:: Document passage ::
--------------------------------------------------
Aleksandr Nesterov

Personal information
- Full name: Aleksandr Sergeyevich Nesterov
- Date of birth: 24 March 2000 (age 25)
- Place of birth: Samara, Russia
- Height: 1.90 m (6 ft 3 in)
- Position: Defender

Team information
- Current team: KDV Tomsk
- Number: 2

Youth career
- 0000–2020: Krylia Sovetov

Senior career*
- Years: Team / Apps / (Gls)
- 2017–2018: Krylia Sovetov-2 / 3 / (0)
- 2020–2021: Orenburg / 0 / (0)
- 2020–2021: → Orenburg-2 / 18 / (1)
- 2021: Akron Tolyatti / 7 / (0)
- 2022: Dynamo Stavropol / 13 / (0)
- 2022: Noah / 9 / (0)
- 2023–2025: Chayka Peschanokopskoye / 27 / (1)
- 2025–: KDV Tomsk / 11 / (1)

= Aleksandr Nesterov =

Russian footballer

Aleksandr Sergeyevich Nesterov (Александр Сергеевич Нестеров; born 24 March 2000) is a Russian football player who plays for KDV Tomsk.
--------------------------------------------------
:: Supplied information ::
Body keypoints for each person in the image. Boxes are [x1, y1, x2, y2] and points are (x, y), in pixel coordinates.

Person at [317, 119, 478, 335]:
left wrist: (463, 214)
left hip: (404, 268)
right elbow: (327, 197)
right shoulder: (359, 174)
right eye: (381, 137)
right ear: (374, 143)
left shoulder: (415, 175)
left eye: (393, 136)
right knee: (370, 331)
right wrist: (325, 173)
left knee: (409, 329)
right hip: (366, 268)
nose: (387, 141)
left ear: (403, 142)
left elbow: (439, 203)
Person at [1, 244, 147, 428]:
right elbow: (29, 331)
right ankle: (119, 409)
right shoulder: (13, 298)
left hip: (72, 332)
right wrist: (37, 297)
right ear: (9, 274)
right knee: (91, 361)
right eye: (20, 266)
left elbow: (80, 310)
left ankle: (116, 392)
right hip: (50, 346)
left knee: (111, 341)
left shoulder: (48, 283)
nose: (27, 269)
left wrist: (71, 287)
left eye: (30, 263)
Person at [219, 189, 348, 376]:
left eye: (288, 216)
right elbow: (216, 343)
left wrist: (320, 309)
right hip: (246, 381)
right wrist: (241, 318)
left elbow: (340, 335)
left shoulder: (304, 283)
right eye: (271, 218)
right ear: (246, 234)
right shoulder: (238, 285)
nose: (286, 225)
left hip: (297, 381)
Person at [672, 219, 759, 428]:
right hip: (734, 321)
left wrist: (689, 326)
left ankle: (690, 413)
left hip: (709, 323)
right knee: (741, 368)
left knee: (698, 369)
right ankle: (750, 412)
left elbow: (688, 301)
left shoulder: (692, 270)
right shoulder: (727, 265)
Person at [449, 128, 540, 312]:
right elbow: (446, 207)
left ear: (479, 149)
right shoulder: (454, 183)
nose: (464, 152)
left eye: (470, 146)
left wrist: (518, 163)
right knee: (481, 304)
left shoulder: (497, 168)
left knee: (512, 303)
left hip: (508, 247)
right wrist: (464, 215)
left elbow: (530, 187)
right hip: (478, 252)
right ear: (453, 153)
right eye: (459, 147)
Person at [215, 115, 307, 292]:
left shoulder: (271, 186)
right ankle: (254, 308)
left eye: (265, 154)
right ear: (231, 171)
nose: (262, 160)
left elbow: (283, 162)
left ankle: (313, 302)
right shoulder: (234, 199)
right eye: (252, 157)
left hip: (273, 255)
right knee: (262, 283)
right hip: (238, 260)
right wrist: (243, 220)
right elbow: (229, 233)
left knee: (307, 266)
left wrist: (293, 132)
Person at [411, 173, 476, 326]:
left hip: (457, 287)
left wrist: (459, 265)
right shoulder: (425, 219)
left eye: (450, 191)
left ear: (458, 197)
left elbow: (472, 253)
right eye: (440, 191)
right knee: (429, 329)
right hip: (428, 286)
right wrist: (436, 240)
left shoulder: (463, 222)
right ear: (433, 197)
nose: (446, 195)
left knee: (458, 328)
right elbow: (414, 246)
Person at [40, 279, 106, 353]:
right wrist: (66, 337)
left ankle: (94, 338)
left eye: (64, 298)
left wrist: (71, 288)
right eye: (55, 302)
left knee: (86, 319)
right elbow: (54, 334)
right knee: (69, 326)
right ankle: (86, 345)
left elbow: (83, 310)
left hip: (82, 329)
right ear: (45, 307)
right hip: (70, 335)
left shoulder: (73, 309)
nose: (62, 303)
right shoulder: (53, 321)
--------------------------------------------------
:: About this task ::
Repeat the Aleksandr Nesterov profile from "Senior career*" up to and including "Tolyatti / 7 / (0)", word for word.

:: Solution to the problem ::
Senior career*
- Years: Team / Apps / (Gls)
- 2017–2018: Krylia Sovetov-2 / 3 / (0)
- 2020–2021: Orenburg / 0 / (0)
- 2020–2021: → Orenburg-2 / 18 / (1)
- 2021: Akron Tolyatti / 7 / (0)